На самом деле все, конечно, выглядело не совсем так. В первый же день была выявлена ужасная проблема – отсутствие хлястика на шинели!
Хлястик прикреплялся к спине двумя кругленькими пуговицами. Несмотря на явную принадлежность к Вооруженным силам, (это демонстрировали «звездочки») пуговицы не отличались хорошей дисциплиной, поэтому хлястики все время терялись. Довольно быстро все мы поняли, что обороноспособность страны напрямую зависит от внешнего вида будущего сержантского состава, потому как дрючили нас на построениях исключительно за несоответствие внешнего вида требованиям устава. Это привело к тому, что я постарался как можно скорее и как можно основательнее забыть внушавшиеся мне все эти годы моральные принципы, и, в случае необходимости, выходил на «охотничью тропу». Отцепить хлястик от чужой шинели не представляло труда. Гораздо хуже обстояли дела, когда куда-то пропадала сама шинель. Здесь уже приходилось подбирать себе обмундирование по размеру, да еще и переделывать идентификационные знаки, которые могли бы выдать настоящего хозяина. «Солдат без бирки – как п***а без дырки!» — это было первое, что я запомнил.

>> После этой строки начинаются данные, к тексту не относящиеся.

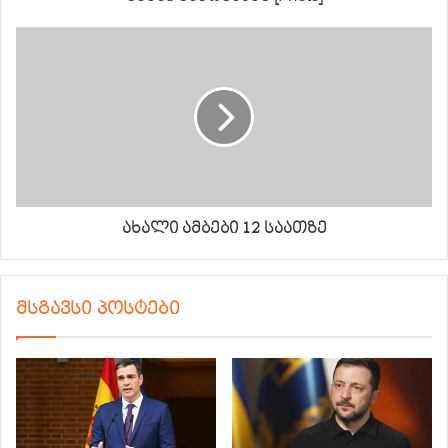
ახალი ამბები 12 საათზე
მსგავსი პოსტები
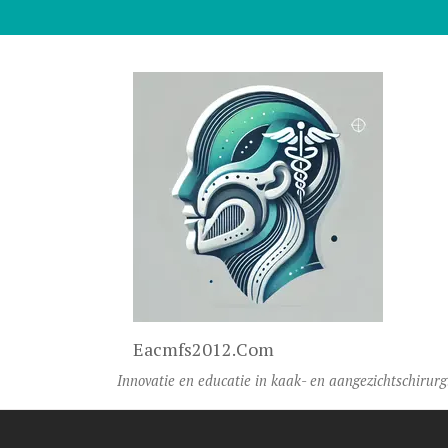
Naar De Inhoud Gaan
Eacmfs2012.com
Innovatie en educatie in kaak- en aangezichtschirurg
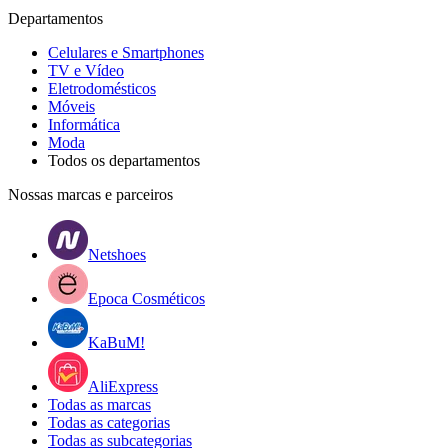
Departamentos
Celulares e Smartphones
TV e Vídeo
Eletrodomésticos
Móveis
Informática
Moda
Todos os departamentos
Nossas marcas e parceiros
Netshoes
Epoca Cosméticos
KaBuM!
AliExpress
Todas as marcas
Todas as categorias
Todas as subcategorias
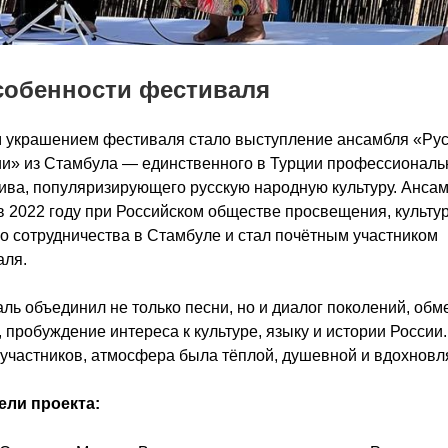
собенности фестиваля
 украшением фестиваля стало выступление ансамбля «Рус
и» из Стамбула — единственного в Турции профессиональ
ива, популяризирующего русскую народную культуру. Анса
в 2022 году при Российском обществе просвещения, культур
о сотрудничества в Стамбуле и стал почётным участником
аля.
ль объединил не только песни, но и диалог поколений, обм
 пробуждение интереса к культуре, языку и истории России.
участников, атмосфера была тёплой, душевной и вдохнов
ели проекта:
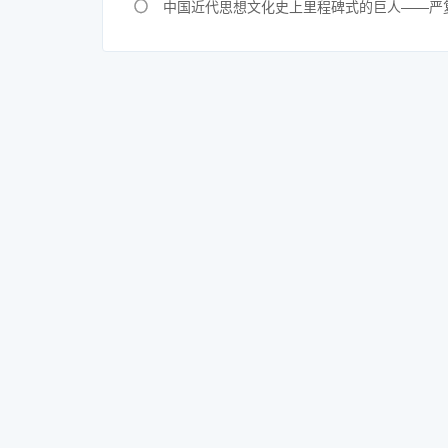
中国近代思想文化史上里程碑式的巨人——严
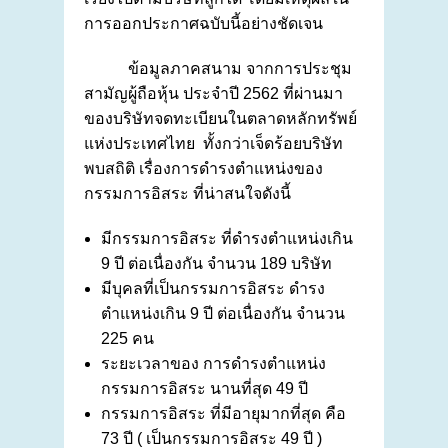
การออกประกาศฉบับนี้อย่างชัดเจน
ข้อมูลภาคสนาม จากการประชุม
สามัญผู้ถือหุ้น ประจำปี 2562 ที่ผ่านมา
ของบริษัทจดทะเบียนในตลาดหลักทรัพย์
แห่งประเทศไทย ทั้งกว่าเจ็ดร้อยบริษัท
พบสถิติ เรื่องการดำรงตำแหน่งของ
กรรมการอิสระ ที่น่าสนใจดังนี้
มีกรรมการอิสระ ที่ดำรงตำแหน่งเกิน
9 ปี ต่อเนื่องกัน จำนวน 189 บริษัท
มีบุคลที่เป็นกรรมการอิสระ ดำรง
ตำแหน่งเกิน 9 ปี ต่อเนื่องกัน จำนวน
225 คน
ระยะเวลาของ การดำรงตำแหน่ง
กรรมการอิสระ นานที่สุด 49 ปี
กรรมการอิสระ ที่มีอายุมากที่สุด คือ
73 ปี ( เป็นกรรมการอิสระ 49 ปี )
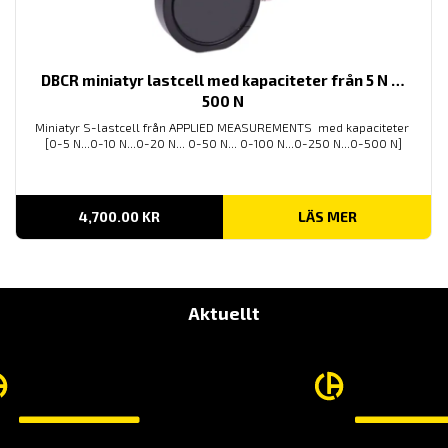
DBCR miniatyr lastcell med kapaciteter från 5 N …
500 N
Miniatyr S-lastcell från APPLIED MEASUREMENTS med kapaciteter
[0-5 N...0-10 N...0-20 N... 0-50 N... 0-100 N...0-250 N...0-500 N]
4,700.00
KR
LÄS MER
Aktuellt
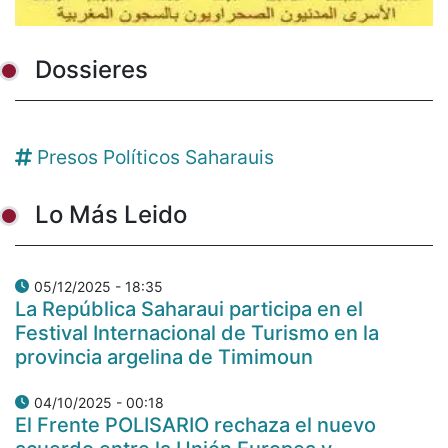
Dossieres
Presos Políticos Saharauis
Lo Más Leido
05/12/2025 - 18:35
La República Saharaui participa en el
Festival Internacional de Turismo en la
provincia argelina de Timimoun
04/10/2025 - 00:18
El Frente POLISARIO rechaza el nuevo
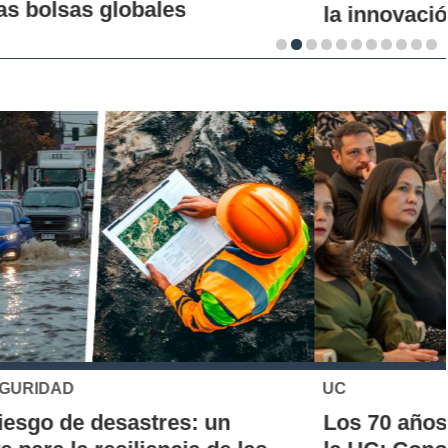
la innovación en los territorios
UC
Los 70 años de la Carrera de Química de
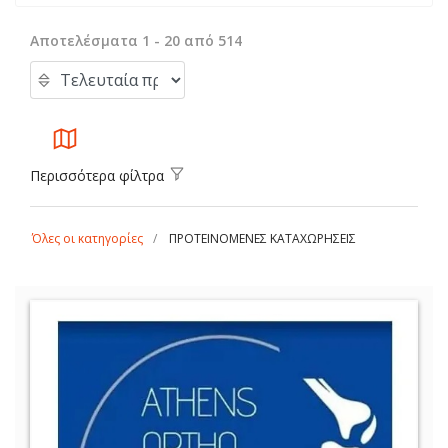
Αποτελέσματα 1 - 20 από 514
Περισσότερα φίλτρα
Όλες οι κατηγορίες
ΠΡΟΤΕΙΝΟΜΕΝΕΣ ΚΑΤΑΧΩΡΗΣΕΙΣ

Не могу сказать, что я не был знаком с ненормативной лексикой до того, но оказалось забавным, потому как в армии мат, очевидно, выступал в роли государственного языка! Матом не ругались, а на самом деле – разговаривали. Офицеры и прапорщики, сержанты и рядовые, русские и нерусские. Не стоит, наверное, даже упоминать, что все друг друга отлично понимали! Хотя и преувеличивать влияние этого своеобразного «эсперанто» на армейскую действительность я бы тоже не стал.
Сама же эта действительность очень быстро приобрела вид конвейерного производства. Хотя – довольно разнообразного.